Available data |
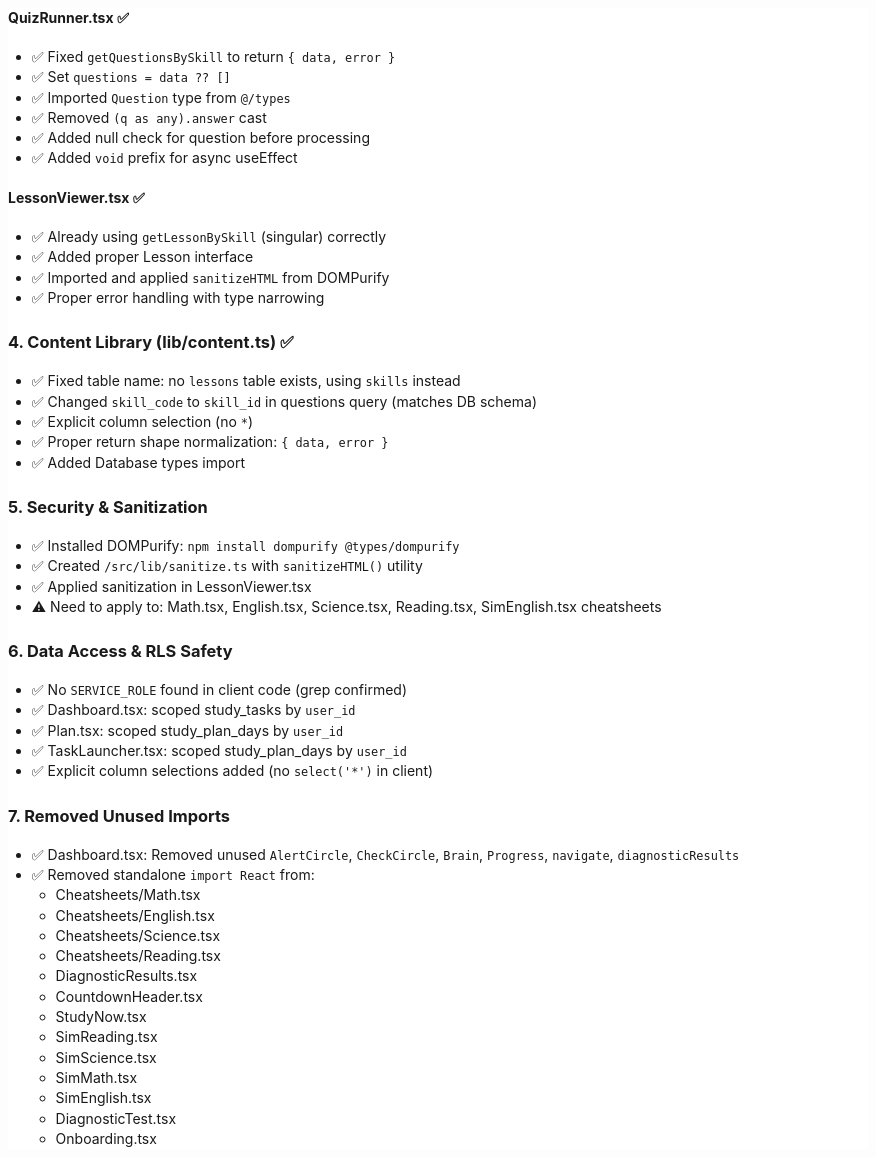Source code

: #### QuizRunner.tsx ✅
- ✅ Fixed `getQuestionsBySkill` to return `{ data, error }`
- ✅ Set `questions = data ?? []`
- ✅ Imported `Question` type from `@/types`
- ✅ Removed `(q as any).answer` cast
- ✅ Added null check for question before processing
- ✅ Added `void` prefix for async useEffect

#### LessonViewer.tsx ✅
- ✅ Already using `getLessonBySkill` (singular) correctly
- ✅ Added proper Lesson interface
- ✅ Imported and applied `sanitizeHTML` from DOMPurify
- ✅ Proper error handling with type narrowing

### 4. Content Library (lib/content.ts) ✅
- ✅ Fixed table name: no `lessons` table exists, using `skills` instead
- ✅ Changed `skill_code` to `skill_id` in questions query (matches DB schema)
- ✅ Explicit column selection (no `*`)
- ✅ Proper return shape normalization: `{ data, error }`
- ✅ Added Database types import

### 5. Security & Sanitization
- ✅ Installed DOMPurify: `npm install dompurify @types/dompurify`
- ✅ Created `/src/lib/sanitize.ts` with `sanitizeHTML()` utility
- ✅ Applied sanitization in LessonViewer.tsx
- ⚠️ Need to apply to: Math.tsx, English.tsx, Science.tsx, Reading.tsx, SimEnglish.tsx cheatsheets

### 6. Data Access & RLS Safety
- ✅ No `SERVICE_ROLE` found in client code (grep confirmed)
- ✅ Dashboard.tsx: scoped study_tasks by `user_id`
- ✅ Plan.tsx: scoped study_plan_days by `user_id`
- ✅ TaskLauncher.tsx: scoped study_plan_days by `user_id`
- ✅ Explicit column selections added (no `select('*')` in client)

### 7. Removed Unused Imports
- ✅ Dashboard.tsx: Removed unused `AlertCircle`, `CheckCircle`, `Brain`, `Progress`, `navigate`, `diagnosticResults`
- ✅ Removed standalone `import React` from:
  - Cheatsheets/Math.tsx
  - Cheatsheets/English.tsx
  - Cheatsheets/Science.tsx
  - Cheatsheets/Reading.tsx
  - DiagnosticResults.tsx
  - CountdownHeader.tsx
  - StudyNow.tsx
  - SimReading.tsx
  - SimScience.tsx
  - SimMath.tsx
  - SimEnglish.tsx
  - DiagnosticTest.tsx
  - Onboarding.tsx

...

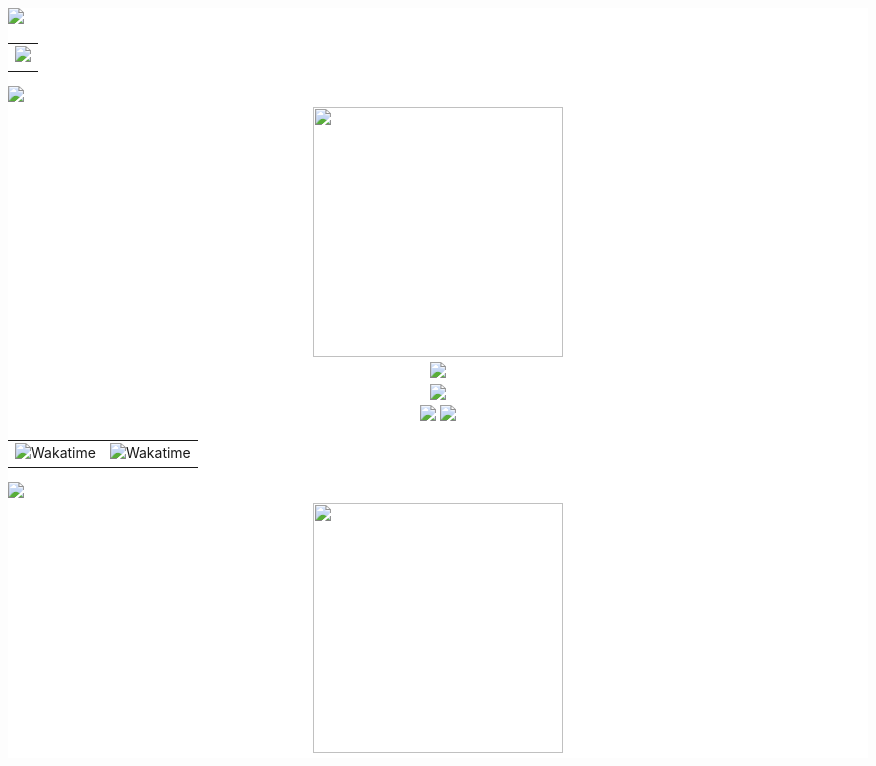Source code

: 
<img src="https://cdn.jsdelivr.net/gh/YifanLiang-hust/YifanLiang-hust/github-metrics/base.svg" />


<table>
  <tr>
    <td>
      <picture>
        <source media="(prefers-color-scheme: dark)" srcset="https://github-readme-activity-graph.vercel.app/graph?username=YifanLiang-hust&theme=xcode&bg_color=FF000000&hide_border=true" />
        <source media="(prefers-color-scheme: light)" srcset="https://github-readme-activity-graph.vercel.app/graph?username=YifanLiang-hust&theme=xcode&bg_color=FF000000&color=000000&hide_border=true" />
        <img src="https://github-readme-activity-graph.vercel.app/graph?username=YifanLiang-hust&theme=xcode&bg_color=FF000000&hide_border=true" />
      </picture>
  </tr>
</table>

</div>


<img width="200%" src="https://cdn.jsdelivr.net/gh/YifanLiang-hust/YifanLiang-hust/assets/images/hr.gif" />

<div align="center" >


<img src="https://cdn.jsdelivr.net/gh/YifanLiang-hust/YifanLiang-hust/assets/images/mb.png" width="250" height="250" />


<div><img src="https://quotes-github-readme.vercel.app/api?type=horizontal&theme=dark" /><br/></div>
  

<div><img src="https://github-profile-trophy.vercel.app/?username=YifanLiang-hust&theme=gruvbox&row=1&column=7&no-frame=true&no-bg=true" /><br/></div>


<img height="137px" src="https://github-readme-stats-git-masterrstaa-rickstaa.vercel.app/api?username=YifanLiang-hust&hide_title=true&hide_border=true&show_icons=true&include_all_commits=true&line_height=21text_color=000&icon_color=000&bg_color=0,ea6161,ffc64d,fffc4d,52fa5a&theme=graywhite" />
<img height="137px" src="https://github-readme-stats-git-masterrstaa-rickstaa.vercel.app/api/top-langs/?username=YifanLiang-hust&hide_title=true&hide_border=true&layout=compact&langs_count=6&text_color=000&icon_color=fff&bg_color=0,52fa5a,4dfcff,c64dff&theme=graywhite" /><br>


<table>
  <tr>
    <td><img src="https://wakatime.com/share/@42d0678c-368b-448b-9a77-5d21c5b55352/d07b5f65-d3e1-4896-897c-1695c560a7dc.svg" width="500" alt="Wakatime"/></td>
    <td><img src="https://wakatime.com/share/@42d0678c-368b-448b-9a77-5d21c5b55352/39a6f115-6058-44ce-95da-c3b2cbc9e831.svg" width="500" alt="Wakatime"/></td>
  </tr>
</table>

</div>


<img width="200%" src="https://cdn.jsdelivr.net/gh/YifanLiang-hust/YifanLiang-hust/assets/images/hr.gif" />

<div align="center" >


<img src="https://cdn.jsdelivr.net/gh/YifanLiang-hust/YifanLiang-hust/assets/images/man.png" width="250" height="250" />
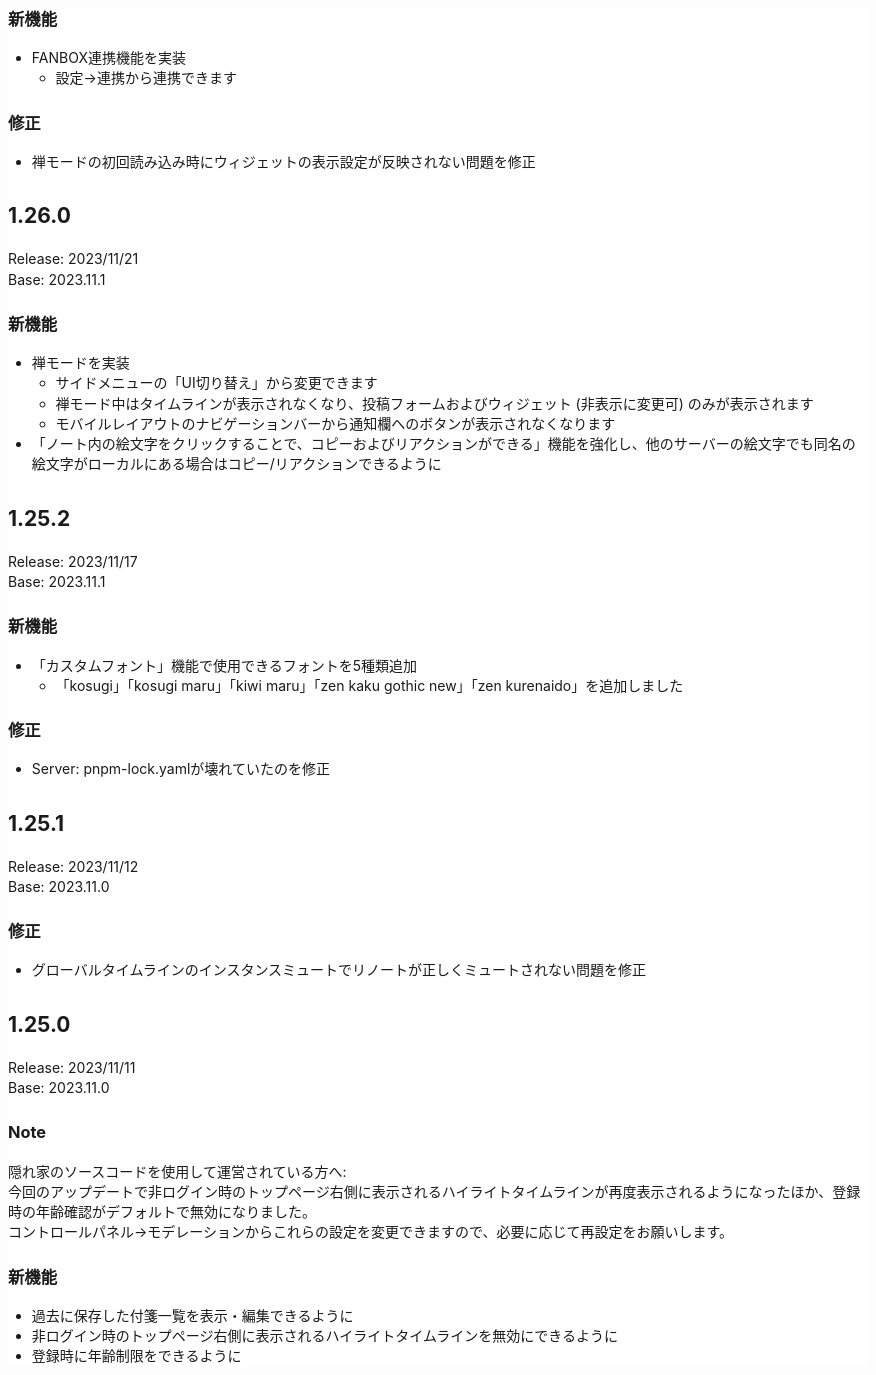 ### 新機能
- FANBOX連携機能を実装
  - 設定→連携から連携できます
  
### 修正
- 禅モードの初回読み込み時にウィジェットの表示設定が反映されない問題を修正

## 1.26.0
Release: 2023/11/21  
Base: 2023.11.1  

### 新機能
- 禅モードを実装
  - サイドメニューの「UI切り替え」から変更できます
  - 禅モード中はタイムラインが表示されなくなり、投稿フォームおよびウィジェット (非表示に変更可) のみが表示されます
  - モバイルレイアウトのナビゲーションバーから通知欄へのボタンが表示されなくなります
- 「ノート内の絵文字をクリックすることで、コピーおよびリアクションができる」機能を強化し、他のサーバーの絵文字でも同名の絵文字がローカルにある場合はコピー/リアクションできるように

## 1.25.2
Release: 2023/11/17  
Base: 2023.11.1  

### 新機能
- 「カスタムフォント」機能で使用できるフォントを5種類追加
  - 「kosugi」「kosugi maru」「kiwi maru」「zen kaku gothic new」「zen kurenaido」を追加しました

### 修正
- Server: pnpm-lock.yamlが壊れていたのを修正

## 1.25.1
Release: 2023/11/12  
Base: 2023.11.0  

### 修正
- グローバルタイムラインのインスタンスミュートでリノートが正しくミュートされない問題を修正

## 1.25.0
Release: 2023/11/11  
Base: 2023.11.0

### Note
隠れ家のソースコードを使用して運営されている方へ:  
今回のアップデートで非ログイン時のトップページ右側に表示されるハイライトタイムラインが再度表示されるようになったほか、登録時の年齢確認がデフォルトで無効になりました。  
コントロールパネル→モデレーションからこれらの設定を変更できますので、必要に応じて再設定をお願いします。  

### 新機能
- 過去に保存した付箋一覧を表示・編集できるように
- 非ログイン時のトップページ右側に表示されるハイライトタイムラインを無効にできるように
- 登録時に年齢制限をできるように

Exercise aim | Reproduce the data starting at the line containing "#### QuizRunner.tsx ✅" and ending with the line containing "- ⚠️ Need to", including both of those lines.

Result of the exercise |
: #### QuizRunner.tsx ✅
- ✅ Fixed `getQuestionsBySkill` to return `{ data, error }`
- ✅ Set `questions = data ?? []`
- ✅ Imported `Question` type from `@/types`
- ✅ Removed `(q as any).answer` cast
- ✅ Added null check for question before processing
- ✅ Added `void` prefix for async useEffect

#### LessonViewer.tsx ✅
- ✅ Already using `getLessonBySkill` (singular) correctly
- ✅ Added proper Lesson interface
- ✅ Imported and applied `sanitizeHTML` from DOMPurify
- ✅ Proper error handling with type narrowing

### 4. Content Library (lib/content.ts) ✅
- ✅ Fixed table name: no `lessons` table exists, using `skills` instead
- ✅ Changed `skill_code` to `skill_id` in questions query (matches DB schema)
- ✅ Explicit column selection (no `*`)
- ✅ Proper return shape normalization: `{ data, error }`
- ✅ Added Database types import

### 5. Security & Sanitization
- ✅ Installed DOMPurify: `npm install dompurify @types/dompurify`
- ✅ Created `/src/lib/sanitize.ts` with `sanitizeHTML()` utility
- ✅ Applied sanitization in LessonViewer.tsx
- ⚠️ Need to apply to: Math.tsx, English.tsx, Science.tsx, Reading.tsx, SimEnglish.tsx cheatsheets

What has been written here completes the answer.